Once there was a jolly Santa who wanted to leave the North Pole on a worldwide vacation! He decides he wants to visit Mount Rushmore and see the stone faces of George Washington, Thomas Jefferson, Abraham Lincoln, and Theodore Roosevelt. Then he’ll ski the silky slopes of the Swiss Alps. And after that, he’ll ride an elephant in South Africa on a safari. Santa is eager for a new adventure, but Mrs. Claus isn’t so sure he’s ready just yet. Before he takes off, she’s going to make sure he’s got his rock climbing gear. And his skis, and his hat. He must be ready!

It isn’t long before Santa realizes that maybe his adventure would be more fun with a friend. Mrs. Claus is clearly an expert adventurer herself, and so the two take off together on a runaway adventure. They have a little time before Christmas, after all, and everybody needs a break sometimes!

(see this book on Goodreads)

Do yourself a favour and just read the Goodreads synopsis of this one. Seriously. It gives away everything, and it's much less squicky than the actual book.

I felt very uncomfortable reading this. Santa comes across as someone with the mental age of a young child, and it just feels wrong when Mrs. Claus is brought into the equation as an equal. For most of the book, she's more of a caregiver, making sure he doesn't get hurt or run into any trouble, and constantly talking to him like he's three years old: "After all, you are my jolly Santa."

Santa is insensitive (or narcissistic... I can't quite tell which) as he talks and talks and talks about all the adventures he's going to have on his vacation without Mrs. Claus. She stands by and thinks of ways to keep him safe on his travels. He doesn't seem to think it's a bit rude to gloat about this solo vacation he's going to have without his wife; in fact, his only thought about her is to think about how she'll miss him! Only at the end of the book does he decide to let her come, and then it's with the rather thoughtless line: "If you think a vacation adventure might be fun, then you may as well come with me." WTF, Santa? Is that any way to treat your wife?

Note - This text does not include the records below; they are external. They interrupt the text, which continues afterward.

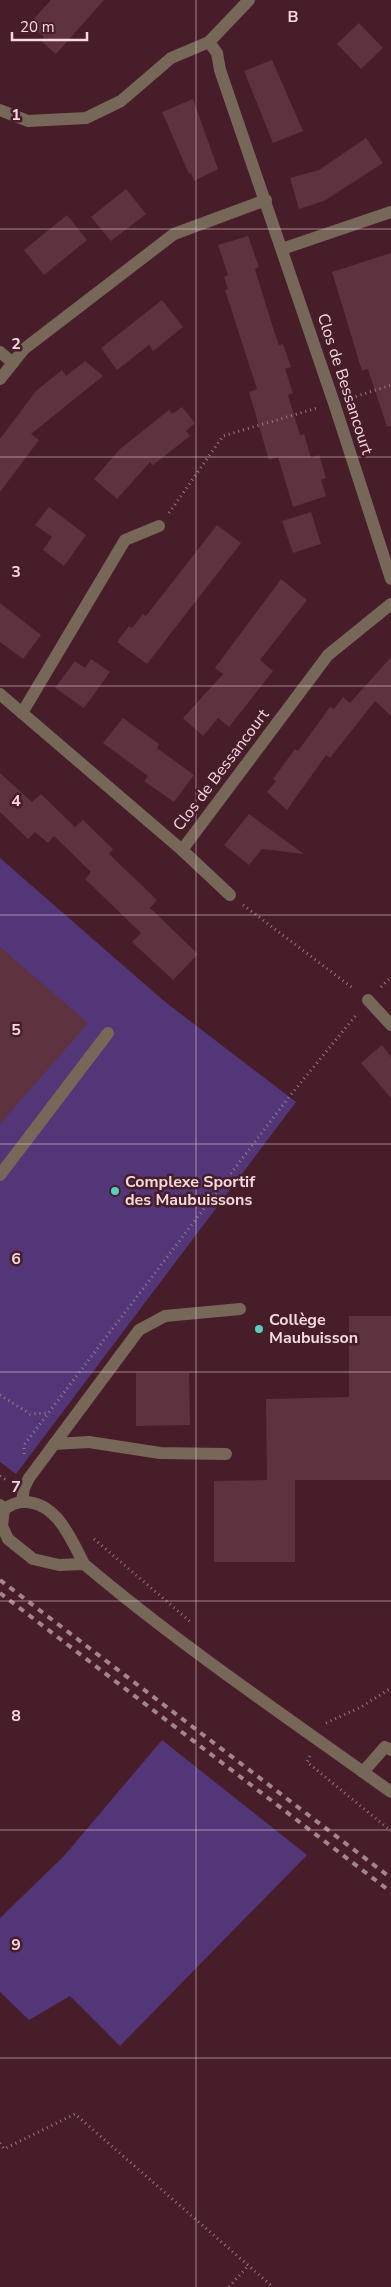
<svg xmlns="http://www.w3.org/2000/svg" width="391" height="2287" font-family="'Nunito Sans',sans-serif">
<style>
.green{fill:#533677}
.building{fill:#5e323e}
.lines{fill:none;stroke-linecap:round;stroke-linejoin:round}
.path{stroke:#9c7982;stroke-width:3;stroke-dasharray:1 4;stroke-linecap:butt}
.service{stroke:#766759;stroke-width:12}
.minor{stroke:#766759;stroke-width:12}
.rail{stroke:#a6848d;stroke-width:4;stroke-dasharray:6 6;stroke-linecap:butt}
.grid{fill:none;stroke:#f5d9df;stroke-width:1;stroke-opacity:0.55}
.poi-dot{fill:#5acebe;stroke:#461d29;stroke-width:2}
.labels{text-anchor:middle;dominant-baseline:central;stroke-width:5;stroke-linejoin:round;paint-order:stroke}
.street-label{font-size:16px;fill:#f5d9df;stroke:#461d29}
.poi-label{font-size:16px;font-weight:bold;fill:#f5d9df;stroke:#461d29;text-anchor:start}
.grid-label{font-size:16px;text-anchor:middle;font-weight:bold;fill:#f5d9df;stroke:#461d29;stroke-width:5;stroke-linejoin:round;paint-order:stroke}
</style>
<rect width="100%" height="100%" fill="#461d29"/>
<!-- green -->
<g class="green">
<path d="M0,858L164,1001L296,1102L16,1474L0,1462Z"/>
<path d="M162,1740L307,1855L120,2046L70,1996L29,2020L0,1992V1918L64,1856Z"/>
</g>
<!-- building -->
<g class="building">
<path d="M51,0H104L56,54L41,41L44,37L29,24Z"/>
<path d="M359,23L383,48L361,69L337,44Z"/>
<path d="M272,60L303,131L273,143L244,71Z"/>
<path d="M193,99L218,169L194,181L191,173L189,174L162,112Z"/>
<path d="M366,138L383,163L324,201L299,209L290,178L319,170Z"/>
<path d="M126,189L146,214L111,241L91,217Z"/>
<path d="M67,215L87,240L44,275L24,250Z"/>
<path d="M248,236L259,267L255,269L273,328L279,345L283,344L291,367L285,369L293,393L288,395L300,435L304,434L311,458L319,455L326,478L321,480L326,496L293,507L278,457L269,460L249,392L257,389L225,290L228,289L224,277L228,275L218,245Z"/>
<path d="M391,253V426L387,427L368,369L362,371L332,272Z"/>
<path d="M162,300L183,327L153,351L149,345L117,370L101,348Z"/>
<path d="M85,361L103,376L31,434L39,440L0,492V439L36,391L62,370L66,376Z"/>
<path d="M182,407L195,423L186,431L190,436L153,465L150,462L117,499L94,479L120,449L169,410L172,414Z"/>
<path d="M49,507L86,535L64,566L43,550L52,537L35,525Z"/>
<path d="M311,512L321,544L293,553L282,521Z"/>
<path d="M217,525L241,543L147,664L117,642L129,626L132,628L143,614L146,616Z"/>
<path d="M281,579L307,600L260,660L273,671L229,727L218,718L203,736L183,718L223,674L215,668Z"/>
<path d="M0,603L41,635L23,659L0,642Z"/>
<path d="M391,657V716L375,701L330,758L326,755L287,810L267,792L276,781L273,779L295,749L298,751L330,707L334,709L343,697L350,703Z"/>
<path d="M91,659L110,672L84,708L55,688L75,661L85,668Z"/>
<path d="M123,718L159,744L157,748L194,775L174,802L144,781L148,776L103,743Z"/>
<path d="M0,773L32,802L41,794L75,827L83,820L113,849L109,854L157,900L150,908L198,954L173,980L132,942L141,933L85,879L91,872L54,836L48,843L35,832L28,839L0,812Z"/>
<path d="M249,814L304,854L262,849L249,865L224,845Z"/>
<path d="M0,947L88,1023L0,1124Z"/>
<path d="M382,1045L391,1057V1098L361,1063Z"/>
<path d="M349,1316H391V1480H295V1562H214V1481L267,1480L266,1399L349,1397Z"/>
<path d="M136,1373H189L190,1425L136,1426Z"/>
</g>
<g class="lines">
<!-- path -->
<g class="path">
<path d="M351,398L391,385"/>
<path d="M169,513L223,436L317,408"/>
<path d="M243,905L354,989"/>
<path d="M381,987L391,977"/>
<path d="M0,1395L30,1414L48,1413"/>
<path d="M24,1454V1445L289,1097L357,1014"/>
<path d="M0,1476L8,1481"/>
<path d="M94,1539L192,1623"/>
<path d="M326,1723L361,1707L391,1688"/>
<path d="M310,1756L307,1762L391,1831"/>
<path d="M0,2143L4,2149L75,2114L273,2287"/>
<path d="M229,2287L248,2266"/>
</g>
<!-- service -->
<g class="service">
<path d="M282,249L391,212"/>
<path d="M0,1175L108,1033"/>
<path d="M54,1444L89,1442L160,1453L226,1454"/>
<path d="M22,1502L24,1488L29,1478L139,1330L165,1316L240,1309"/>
</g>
<!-- minor -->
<g class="minor">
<path d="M209,42L217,53L220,70L334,403L391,579"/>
<path d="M0,110L28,121L86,118L121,101L171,58L209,42L249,0"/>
<path d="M0,352L13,363"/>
<path d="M0,379L24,349L174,234L266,200"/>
<path d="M0,694L182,850L328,655L391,604"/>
<path d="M22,713L125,540L159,526"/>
<path d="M182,850L230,895"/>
<path d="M368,1000L391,1025"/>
<path d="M0,1505L4,1509L2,1526L8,1539L33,1559L59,1565L84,1564C181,1646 288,1718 391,1792"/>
<path d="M4,1509C9,1506 16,1502 22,1502C56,1500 71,1539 84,1564"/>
<path d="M363,1772L385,1747L391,1750"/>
</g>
<!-- rail -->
<g class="rail">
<path d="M0,1580L391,1878"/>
<path d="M0,1593L391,1892"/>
</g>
</g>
<!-- grid -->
<path class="grid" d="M196,0V2287M0,229H391M0,457H391M0,686H391M0,915H391M0,1144H391M0,1372H391M0,1601H391M0,1830H391M0,2058H391"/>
<!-- markers -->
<g class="poi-dot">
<circle cx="115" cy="1191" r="5"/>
<circle cx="259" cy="1329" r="5"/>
</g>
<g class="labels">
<!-- street labels -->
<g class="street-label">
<text transform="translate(345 384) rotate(72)">Clos de Bessancourt</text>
<text transform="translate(221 770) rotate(-53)">Clos de Bessancourt</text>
</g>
<!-- poi labels -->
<g class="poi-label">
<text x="125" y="1182">Complexe Sportif<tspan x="125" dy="18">des Maubuissons</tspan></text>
<text x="269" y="1320">Collège<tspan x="269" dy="18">Maubuisson</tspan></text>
</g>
</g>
<g class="grid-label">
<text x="293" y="22">B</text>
<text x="16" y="120">1</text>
<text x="16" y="349">2</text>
<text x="16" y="577">3</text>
<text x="16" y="806">4</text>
<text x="16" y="1035">5</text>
<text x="16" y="1264">6</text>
<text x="16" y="1492">7</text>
<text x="16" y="1721">8</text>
<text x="16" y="1950">9</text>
</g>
<!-- scale -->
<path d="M12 32v8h75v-8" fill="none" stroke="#f5d9df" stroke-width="2.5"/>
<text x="20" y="32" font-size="15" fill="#f5d9df" stroke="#461d29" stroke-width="4" paint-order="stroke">20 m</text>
</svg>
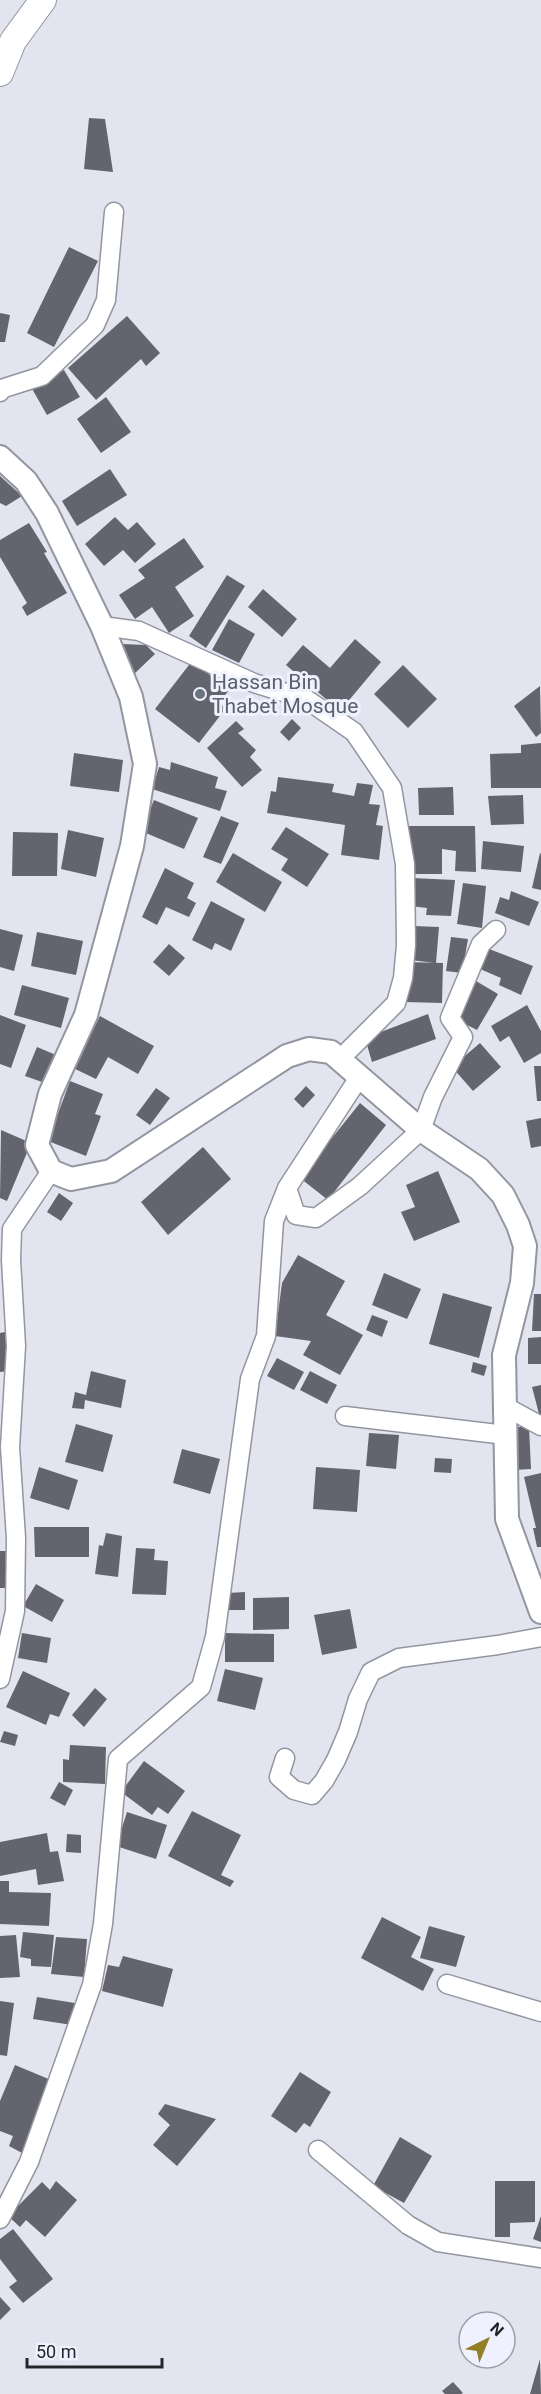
<svg xmlns="http://www.w3.org/2000/svg" width="541" height="2394" font-family="Roboto,sans-serif">
<style>
.building{fill:#64646f}
.lines{fill:none;stroke-linecap:round;stroke-linejoin:round}
.minor-casing{stroke:#9396a1;stroke-width:21}
.tertiary-casing{stroke:#9396a1;stroke-width:26}
.secondary-casing{stroke:#9396a1;stroke-width:28}
.minor{stroke:#fff;stroke-width:18}
.tertiary{stroke:#fff;stroke-width:22}
.secondary{stroke:#fff;stroke-width:26}
.worship-dot{fill:#6b7280;stroke:#eff2fe;stroke-width:2}
.labels{text-anchor:middle;stroke-width:6;stroke-linejoin:round;paint-order:stroke}
.worship-label{font-size:21px;fill:#5b616d;stroke:#eff2fe;text-anchor:start}
</style>
<rect width="100%" height="100%" fill="#e2e4f0"/>
<!-- building -->
<path class="building" d="M89,118L105,119L113,172L84,169Z
M69,247L98,261L54,347L27,333Z
M0,313L10,315L5,342H0Z
M127,316L160,353L146,366L141,359L96,400L68,368Z
M64,370L80,397L47,415L31,387Z
M106,397L131,432L101,453L77,419Z
M110,469L127,495L77,526L62,501Z
M0,476L22,496L6,506L0,503Z
M115,517L128,530L137,522L156,544L135,563L123,550L104,566L85,544Z
M29,523L47,552L44,553L67,593L27,616L22,607L27,603L0,557V540Z
M184,538L204,567L175,587L194,616L169,633L152,607L135,619L119,595L145,578L138,570Z
M227,575L245,586L206,648L189,636Z
M263,589L297,619L282,637L248,607Z
M229,619L255,634L239,663L212,650Z
M355,639L381,662L340,711L286,665L303,645L330,668Z
M122,644L146,645L155,654L133,675Z
M192,661L229,690L219,703L226,708L199,743L155,709Z
M403,665L437,699L408,728L374,694Z
M540,686L541,733L536,737L514,706Z
M292,719L301,728L289,741L280,732Z
M236,721L244,729L238,733L256,750L250,757L262,770L242,787L207,748Z
M541,743V788H491L490,754L521,753V745Z
M74,753L123,760L119,792L70,786Z
M171,762L218,777L215,788L227,791L220,811L152,789L159,767L170,770Z
M278,777L334,784L332,792L354,796L357,783L373,785L369,804L380,805L376,825L383,826L379,860L341,855L345,825L267,813L271,791L276,792Z
M453,787L454,815H419L418,788Z
M523,795L524,824L491,825L488,796Z
M154,800L198,818L184,849L141,831Z
M221,816L239,823L221,864L203,857Z
M409,826H475L476,872L455,871L456,851L442,849V874H410Z
M286,827L329,854L307,887L281,870L288,859L271,849Z
M68,830L104,838L96,877L61,869Z
M13,832L58,833L57,876H12Z
M483,841L524,846L521,872L481,869Z
M233,853L282,882L265,912L216,882Z
M540,853L541,854V890L532,888Z
M165,868L194,883L187,898L196,903L189,917L166,907L157,925L142,917Z
M412,878L455,880L451,916L426,915L427,908L410,906Z
M463,883L486,886L482,928L457,924Z
M511,891L539,902L529,926L495,913L500,897L509,900Z
M211,901L245,919L231,951L215,943L212,950L192,940Z
M414,926L439,927L436,963L410,960Z
M0,929L23,935L14,971L0,967Z
M37,932L83,941L76,975L31,966Z
M451,937L468,939L462,973L446,971Z
M169,944L185,958L169,976L153,962Z
M489,949L533,966L521,995L499,985L501,978L480,969Z
M406,962L443,963L442,1003L405,1002Z
M476,981L498,994L477,1030L455,1019Z
M22,985L69,998L61,1028L14,1015Z
M527,1005L541,1031V1053L524,1063L509,1036L500,1042L491,1026Z
M428,1014L436,1039L372,1062L365,1038Z
M0,1015L26,1025L11,1068L0,1064Z
M100,1016L154,1046L138,1074L108,1057L96,1079L73,1068Z
M480,1043L501,1067L473,1091L452,1067Z
M37,1047L56,1055L45,1083L25,1076Z
M534,1066H541V1101H537Z
M70,1081L103,1094L95,1114L101,1116L86,1156L48,1141Z
M306,1086L315,1095L303,1108L294,1099Z
M156,1088L170,1098L150,1125L136,1115Z
M360,1103L386,1125L328,1200L300,1178Z
M541,1118V1146L531,1148L526,1121Z
M1,1130L31,1143L7,1201L0,1198Z
M203,1147L231,1179L168,1235L141,1202Z
M438,1171L460,1222L414,1241L401,1212L415,1207L406,1185Z
M59,1193L73,1203L61,1221L47,1212Z
M298,1255L345,1281L326,1315L363,1335L340,1375L303,1355L311,1341L275,1336L282,1283Z
M384,1273L421,1289L407,1319L372,1305Z
M443,1293L492,1307L479,1358L429,1344Z
M534,1294H541V1331H532Z
M372,1315L388,1321L382,1337L366,1330Z
M5,1332L8,1371L0,1372V1333Z
M541,1337V1364H528V1338Z
M277,1358L304,1372L294,1390L267,1376Z
M473,1362L487,1366L484,1376L471,1372Z
M91,1371L126,1380L121,1408L85,1400L84,1409L72,1408L75,1392L86,1395Z
M310,1371L337,1385L327,1404L300,1390Z
M541,1385V1414H539L532,1387Z
M76,1424L113,1435L103,1472L65,1462Z
M512,1427H529L531,1469L515,1470Z
M369,1433L399,1435L396,1469L366,1466Z
M182,1449L220,1459L210,1494L173,1483Z
M435,1458L452,1459L451,1473L434,1472Z
M39,1467L78,1480L69,1510L30,1498Z
M316,1467L360,1470L357,1512L313,1509Z
M541,1473V1547H537L533,1528H536L524,1477Z
M34,1527H89V1557H35Z
M106,1533L122,1536L118,1577L95,1574L99,1545L103,1546Z
M136,1548L155,1549L154,1560L168,1561L166,1595L132,1594Z
M0,1551H6L8,1588H0Z
M36,1584L64,1600L52,1622L23,1606Z
M245,1592V1610H228V1593Z
M289,1597V1629L253,1630V1598Z
M350,1609L357,1648L322,1655L314,1615Z
M22,1633L51,1638L47,1663L18,1658Z
M225,1633L274,1634V1662H225Z
M225,1669L263,1678L255,1710L217,1701Z
M23,1671L70,1693L59,1717L50,1714L46,1725L6,1707Z
M95,1688L107,1699L84,1727L72,1715Z
M4,1731L18,1735L15,1746L0,1742Z
M70,1745L106,1747L105,1784L63,1782V1759L69,1760Z
M144,1761L185,1791L168,1814L158,1807L152,1815L121,1792Z
M59,1782L73,1790L65,1806L50,1798Z
M192,1811L241,1835L221,1875L234,1881L230,1887L168,1856Z
M127,1812L167,1825L156,1859L116,1846Z
M47,1833L50,1852L58,1851L64,1881L38,1885L36,1869L0,1876V1842Z
M67,1834L81,1835V1853L66,1852Z
M0,1881H9V1892L51,1893L49,1926L0,1924Z
M382,1917L421,1937L411,1957L434,1969L423,1991L361,1958Z
M429,1926L465,1936L456,1967L420,1958Z
M23,1932L54,1935L51,1967L31,1966V1959L20,1957Z
M16,1935L20,1977L0,1978V1936Z
M56,1937L87,1939L84,1977L51,1974Z
M123,1956L173,1969L163,2007L102,1991L108,1965L119,1967Z
M37,1997L75,2003L72,2025L33,2019Z
M0,2001L14,2003L7,2056L0,2055Z
M15,2065L51,2080L22,2153L9,2146L13,2136L0,2131V2101Z
M300,2072L331,2092L310,2127L304,2123L296,2133L271,2116Z
M165,2104L216,2119L177,2166L153,2145L170,2125L158,2114Z
M400,2137L432,2156L404,2203L373,2186Z
M56,2181L77,2200L45,2237L26,2220L20,2227L8,2216L42,2182L50,2190Z
M495,2181H535V2222L510,2223V2237H495Z
M541,2216V2242L533,2239Z
M13,2229L53,2279L23,2303L9,2287L17,2281L0,2259V2239Z
M0,2297L11,2309L0,2320Z
M540,2359L541,2394H530Z
M453,2382L463,2393L461,2394H445L442,2391Z"/>
<g class="lines">
<defs>
<path id="minor" d="M0,392L1,389L42,376L95,325L106,300L114,212
M102,626L139,631L254,683L306,699L354,732L392,788L405,864L406,945L403,978L396,1003L340,1059
M287,1188L296,1215L316,1218L360,1186L421,1130L433,1097L463,1037L450,1018L481,944L496,930
M506,1407L541,1426
M345,1416L506,1435
M0,1679L15,1611L16,1538L10,1447L16,1346L11,1260L12,1229L51,1171
M285,1758L279,1777L294,1790L312,1795L324,1781L336,1760L348,1732L358,1699L371,1672L399,1658L498,1645L541,1637
M447,1984L541,2012
M318,2150L408,2225L438,2242L541,2258
M0,2219L29,2162L92,1985L103,1924L118,1759L201,1687L215,1637L250,1379L266,1336L274,1221L287,1188L360,1076"/>
<path id="tertiary" d="M0,457L26,481L47,513L102,626L131,697L145,764L132,846L86,1015L50,1094L37,1145L51,1171L71,1179L111,1171L287,1056L309,1049L331,1052L421,1130L479,1169L503,1195L518,1225L525,1246L522,1283L504,1355L507,1519L541,1612"/>
<path id="secondary" d="M0,73L13,41L43,0"/>
</defs>
<!-- minor casing -->
<use href="#minor" class="minor-casing"/>
<!-- tertiary casing -->
<use href="#tertiary" class="tertiary-casing"/>
<!-- secondary casing -->
<use href="#secondary" class="secondary-casing"/>
<!-- minor -->
<use href="#minor" class="minor"/>
<!-- tertiary -->
<use href="#tertiary" class="tertiary"/>
<!-- secondary -->
<use href="#secondary" class="secondary"/>
</g>
<!-- markers -->
<circle class="worship-dot" cx="200" cy="694" r="6"/>
<g class="labels">
<!-- worship labels -->
<g class="worship-label">
<text x="212" y="689">Hassan Bin<tspan x="212" dy="24">Thabet Mosque</tspan></text>
</g>
</g>
<!-- north arrow -->
<g transform="translate(487 2340) rotate(43)"><circle r="28" fill="#eff2fe" stroke="#9ea0a9" stroke-width="1.5"/>
<path d="M0-4.5L10 22L0 15L-10 22Z" fill="#927f26"/>
<text y="-9" font-size="16" font-weight="bold" text-anchor="middle" fill="#24252a">N</text>
</g>
<!-- scale -->
<path d="M27 2358v9h135v-9" fill="none" stroke="#24252a" stroke-width="3"/>
<text x="36" y="2358" font-size="18" fill="#24252a" stroke="#eff2fe" stroke-width="4.5" paint-order="stroke">50 m</text>
</svg>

Santa's in for a rude awakening when he actually goes on this trip, too. I doubt he's going to be allowed to climb Mount Rushmore with a pick axe, walk the edge of the Great Wall of China like it's a tightrope, or ride on an elephant while he's on safari in South Africa. (As Santa is imagining all of the things he'll do on vacation, we can see his wife peeking out from behind various objects in the scenes, further emphasizing that Santa needs a caregiver so he doesn't do anything too stupid.)

I guess this book could work if we assume Santa has a bad case of age-related dementia and needs 24/7 care. But then that just brings up the question of who's going to deliver the presents, and that would make for quite a confusing children's book.

Skip this one if you don't feel like trying to explain a Santa who needs a full-time caregiver.

Premise: 1/5
Meter: n/a
Writing: 2/5
Illustrations: 1/5
Originality: 2/5

Enjoyment: 0/5

Overall: 1 out of 5


  1. Oh my...sounds like someone didn't get any cookies and milk for the holidays with this little story. Cie la vie...some holiday stories work, and some don't. Better luck next read!

    1. It's been very hit-and-miss with the holiday books this year. Mostly miss, unfortunately! (But that just makes the good ones seem even better.)